Jimmy Gama retained his position as national treasurer general. Nkosikho Joni was elected the union’s deputy president. Ntshebele Mankge and Xolani Bokoloshe were elected the national chairs of education, and health and safety respectively.
Amcu’s national elective congress follows an alleged leadership battle in 2018, with some in the union supposed backing axed deputy president Sanele Myeza to take over from Mathunjwa.
In July 2018, the Mail & Guardian reported allegations that a group of Amcu officials who opposed Mathunjwa’s leadership had been purged from the union.
The axed officials told the M&G that the reason for their discord with Mathunjwa was the union’s failure to hold a national elective congress since it rose to prominence in the wake of the Marikana massacre in 2012.
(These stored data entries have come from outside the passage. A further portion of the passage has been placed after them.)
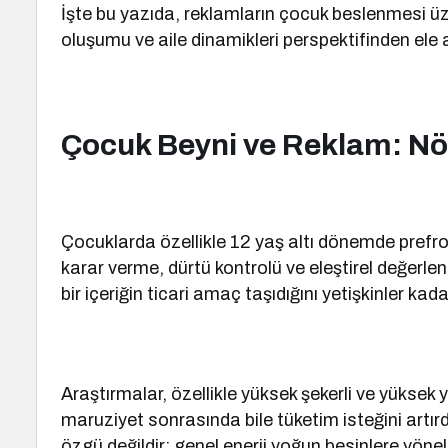
İşte bu yazıda, reklamların çocuk beslenmesi üzer
oluşumu ve aile dinamikleri perspektifinden ele 
Çocuk Beyni ve Reklam: Nö
Çocuklarda özellikle 12 yaş altı dönemde prefr
karar verme, dürtü kontrolü ve eleştirel değerle
bir içeriğin ticari amaç taşıdığını yetişkinler kad
Araştırmalar, özellikle yüksek şekerli ve yüksek 
maruziyet sonrasında bile tüketim isteğini artırd
özgü değildir; genel enerji yoğun besinlere yönel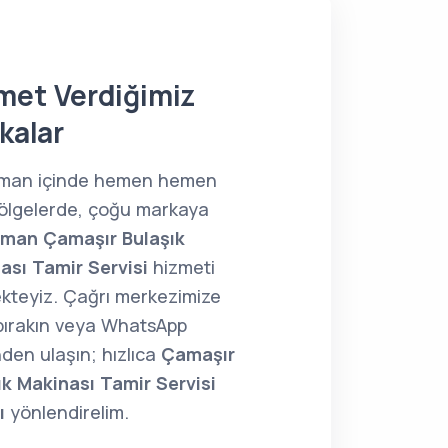
met Verdiğimiz
kalar
man içinde hemen hemen
ölgelerde, çoğu markaya
man Çamaşır Bulaşık
ası Tamir Servisi
hizmeti
kteyiz. Çağrı merkezimize
 bırakın veya WhatsApp
den ulaşın; hızlıca
Çamaşır
ık Makinası Tamir Servisi
ı
yönlendirelim.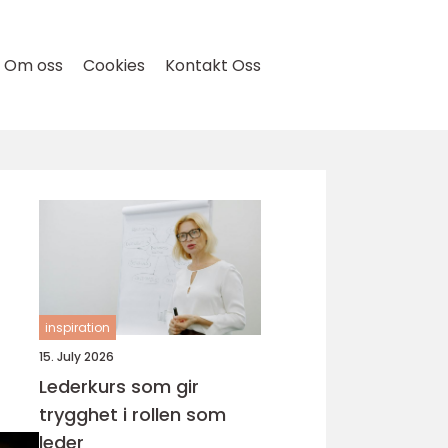
Om oss
Cookies
Kontakt Oss
inspiration
15. July 2026
Lederkurs som gir
trygghet i rollen som
leder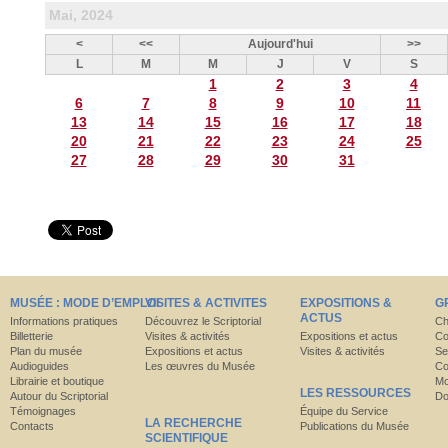
Mai, 2024
<
<<
Aujourd'hui
>>
L
M
M
J
V
S
1
2
3
4
6
7
8
9
10
11
13
14
15
16
17
18
20
21
22
23
24
25
27
28
29
30
31
MUSÉE : MODE D’EMPLOI
VISITES & ACTIVITES
EXPOSITIONS &
G
ACTUS
Informations pratiques
Découvrez le Scriptorial
Ch
Billetterie
Visites & activités
Expositions et actus
Co
Plan du musée
Expositions et actus
Visites & activités
Se
Audioguides
Les œuvres du Musée
Co
Librairie et boutique
Mo
LES RESSOURCES
Autour du Scriptorial
Do
Témoignages
Équipe du Service
LA RECHERCHE
Contacts
Publications du Musée
SCIENTIFIQUE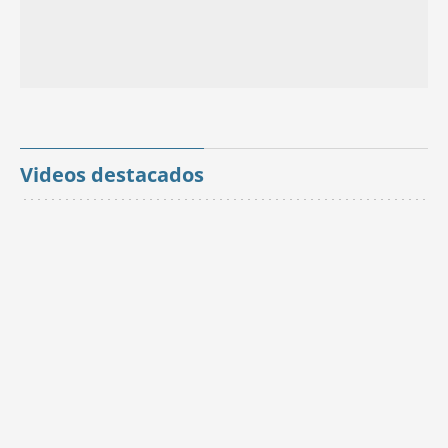
Videos destacados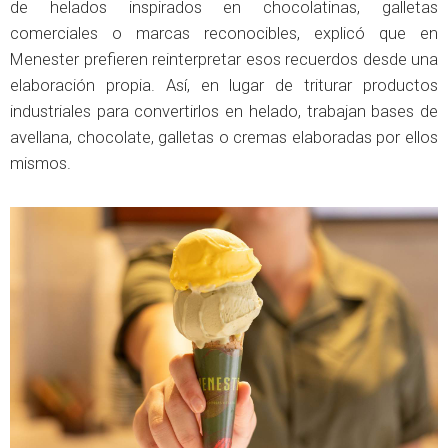
de helados inspirados en chocolatinas, galletas
comerciales o marcas reconocibles, explicó que en
Menester prefieren reinterpretar esos recuerdos desde una
elaboración propia. Así, en lugar de triturar productos
industriales para convertirlos en helado, trabajan bases de
avellana, chocolate, galletas o cremas elaboradas por ellos
mismos.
At the time, the union’s general secretary Jeff Mphahlele dismissed the claim as “erroneous and false”.
In April this year, it emerged that the union’s registration was in jeopardy because of its failure to hold its congress.
But the labour registrar’s decision to strip Amcu of its status as a trade union was put on hold after submissions from the union resolving to hold its congress this month.
During a media briefing on Wednesday, Mphahlele said the three-day congress would prove that Amcu is democratic. “And we owe nobody any proof,” he added.
“If our members are happy, then they are the ones who are running the organisation. So if they are happy, we are happy.”